'''

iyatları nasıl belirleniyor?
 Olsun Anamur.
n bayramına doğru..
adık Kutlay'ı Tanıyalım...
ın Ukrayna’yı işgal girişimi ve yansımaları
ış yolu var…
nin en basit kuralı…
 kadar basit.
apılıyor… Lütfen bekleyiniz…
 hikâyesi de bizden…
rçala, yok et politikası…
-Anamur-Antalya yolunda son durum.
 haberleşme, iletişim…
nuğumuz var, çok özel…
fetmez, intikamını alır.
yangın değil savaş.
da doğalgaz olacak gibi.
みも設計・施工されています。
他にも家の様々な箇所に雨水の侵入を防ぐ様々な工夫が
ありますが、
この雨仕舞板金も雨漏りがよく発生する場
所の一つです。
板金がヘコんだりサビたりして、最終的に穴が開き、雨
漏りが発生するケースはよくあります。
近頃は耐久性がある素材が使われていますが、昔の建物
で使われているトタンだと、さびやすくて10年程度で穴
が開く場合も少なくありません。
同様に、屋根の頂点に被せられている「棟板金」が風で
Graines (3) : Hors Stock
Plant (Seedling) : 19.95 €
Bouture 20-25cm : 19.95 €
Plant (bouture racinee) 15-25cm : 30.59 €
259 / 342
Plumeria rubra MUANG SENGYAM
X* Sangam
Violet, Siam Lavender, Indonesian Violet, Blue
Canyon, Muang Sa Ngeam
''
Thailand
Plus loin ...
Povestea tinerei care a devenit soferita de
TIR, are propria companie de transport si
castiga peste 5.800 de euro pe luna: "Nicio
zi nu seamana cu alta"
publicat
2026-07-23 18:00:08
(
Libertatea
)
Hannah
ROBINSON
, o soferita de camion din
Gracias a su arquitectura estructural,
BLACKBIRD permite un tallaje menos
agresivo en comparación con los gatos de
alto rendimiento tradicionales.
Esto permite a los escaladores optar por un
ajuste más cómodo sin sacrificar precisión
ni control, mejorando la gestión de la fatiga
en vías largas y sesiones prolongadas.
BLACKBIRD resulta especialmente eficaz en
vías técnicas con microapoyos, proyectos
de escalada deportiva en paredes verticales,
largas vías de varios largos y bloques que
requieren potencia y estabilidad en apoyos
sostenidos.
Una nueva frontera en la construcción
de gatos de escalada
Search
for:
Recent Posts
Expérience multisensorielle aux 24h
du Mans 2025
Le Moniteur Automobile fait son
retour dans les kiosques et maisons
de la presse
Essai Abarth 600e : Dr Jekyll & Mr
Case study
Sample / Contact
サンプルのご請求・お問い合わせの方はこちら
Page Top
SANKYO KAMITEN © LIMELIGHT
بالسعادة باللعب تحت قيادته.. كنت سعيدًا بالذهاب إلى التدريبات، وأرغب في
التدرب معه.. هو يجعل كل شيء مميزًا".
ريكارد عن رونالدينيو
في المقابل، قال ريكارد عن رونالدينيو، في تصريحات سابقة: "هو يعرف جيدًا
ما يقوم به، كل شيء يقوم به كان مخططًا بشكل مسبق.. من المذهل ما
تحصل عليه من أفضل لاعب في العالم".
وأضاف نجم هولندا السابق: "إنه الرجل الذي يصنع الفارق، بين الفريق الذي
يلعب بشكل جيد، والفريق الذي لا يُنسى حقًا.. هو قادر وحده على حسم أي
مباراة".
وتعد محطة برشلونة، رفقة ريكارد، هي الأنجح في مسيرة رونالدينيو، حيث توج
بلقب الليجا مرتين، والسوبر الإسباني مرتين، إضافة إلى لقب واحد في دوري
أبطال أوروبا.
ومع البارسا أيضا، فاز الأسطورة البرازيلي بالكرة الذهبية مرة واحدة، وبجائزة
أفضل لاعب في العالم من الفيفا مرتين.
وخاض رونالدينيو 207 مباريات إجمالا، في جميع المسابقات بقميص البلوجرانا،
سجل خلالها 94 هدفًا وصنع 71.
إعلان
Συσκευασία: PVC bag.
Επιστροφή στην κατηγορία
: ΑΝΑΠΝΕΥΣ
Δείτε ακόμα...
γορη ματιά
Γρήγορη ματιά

'''

**YOUR OBJECTIVE**
Copy out the text of all the records above line by line, without altering anything.

**TASK ANSWER**
iyatları nasıl belirleniyor?
 Olsun Anamur.
n bayramına doğru..
adık Kutlay'ı Tanıyalım...
ın Ukrayna’yı işgal girişimi ve yansımaları
ış yolu var…
nin en basit kuralı…
 kadar basit.
apılıyor… Lütfen bekleyiniz…
 hikâyesi de bizden…
rçala, yok et politikası…
-Anamur-Antalya yolunda son durum.
 haberleşme, iletişim…
nuğumuz var, çok özel…
fetmez, intikamını alır.
yangın değil savaş.
da doğalgaz olacak gibi.
みも設計・施工されています。
他にも家の様々な箇所に雨水の侵入を防ぐ様々な工夫が
ありますが、
この雨仕舞板金も雨漏りがよく発生する場
所の一つです。
板金がヘコんだりサビたりして、最終的に穴が開き、雨
漏りが発生するケースはよくあります。
近頃は耐久性がある素材が使われていますが、昔の建物
で使われているトタンだと、さびやすくて10年程度で穴
が開く場合も少なくありません。
同様に、屋根の頂点に被せられている「棟板金」が風で
Graines (3) : Hors Stock
Plant (Seedling) : 19.95 €
Bouture 20-25cm : 19.95 €
Plant (bouture racinee) 15-25cm : 30.59 €
259 / 342
Plumeria rubra MUANG SENGYAM
X* Sangam
Violet, Siam Lavender, Indonesian Violet, Blue
Canyon, Muang Sa Ngeam
''
Thailand
Plus loin ...
Povestea tinerei care a devenit soferita de
TIR, are propria companie de transport si
castiga peste 5.800 de euro pe luna: "Nicio
zi nu seamana cu alta"
publicat
2026-07-23 18:00:08
(
Libertatea
)
Hannah
ROBINSON
, o soferita de camion din
Gracias a su arquitectura estructural,
BLACKBIRD permite un tallaje menos
agresivo en comparación con los gatos de
alto rendimiento tradicionales.
Esto permite a los escaladores optar por un
ajuste más cómodo sin sacrificar precisión
ni control, mejorando la gestión de la fatiga
en vías largas y sesiones prolongadas.
BLACKBIRD resulta especialmente eficaz en
vías técnicas con microapoyos, proyectos
de escalada deportiva en paredes verticales,
largas vías de varios largos y bloques que
requieren potencia y estabilidad en apoyos
sostenidos.
Una nueva frontera en la construcción
de gatos de escalada
Search
for:
Recent Posts
Expérience multisensorielle aux 24h
du Mans 2025
Le Moniteur Automobile fait son
retour dans les kiosques et maisons
de la presse
Essai Abarth 600e : Dr Jekyll & Mr
Case study
Sample / Contact
サンプルのご請求・お問い合わせの方はこちら
Page Top
SANKYO KAMITEN © LIMELIGHT
بالسعادة باللعب تحت قيادته.. كنت سعيدًا بالذهاب إلى التدريبات، وأرغب في
التدرب معه.. هو يجعل كل شيء مميزًا".
ريكارد عن رونالدينيو
في المقابل، قال ريكارد عن رونالدينيو، في تصريحات سابقة: "هو يعرف جيدًا
ما يقوم به، كل شيء يقوم به كان مخططًا بشكل مسبق.. من المذهل ما
تحصل عليه من أفضل لاعب في العالم".
وأضاف نجم هولندا السابق: "إنه الرجل الذي يصنع الفارق، بين الفريق الذي
يلعب بشكل جيد، والفريق الذي لا يُنسى حقًا.. هو قادر وحده على حسم أي
مباراة".
وتعد محطة برشلونة، رفقة ريكارد، هي الأنجح في مسيرة رونالدينيو، حيث توج
بلقب الليجا مرتين، والسوبر الإسباني مرتين، إضافة إلى لقب واحد في دوري
أبطال أوروبا.
ومع البارسا أيضا، فاز الأسطورة البرازيلي بالكرة الذهبية مرة واحدة، وبجائزة
أفضل لاعب في العالم من الفيفا مرتين.
وخاض رونالدينيو 207 مباريات إجمالا، في جميع المسابقات بقميص البلوجرانا،
سجل خلالها 94 هدفًا وصنع 71.
إعلان
Συσκευασία: PVC bag.
Επιστροφή στην κατηγορία
: ΑΝΑΠΝΕΥΣ
Δείτε ακόμα...
γορη ματιά
Γρήγορη ματιά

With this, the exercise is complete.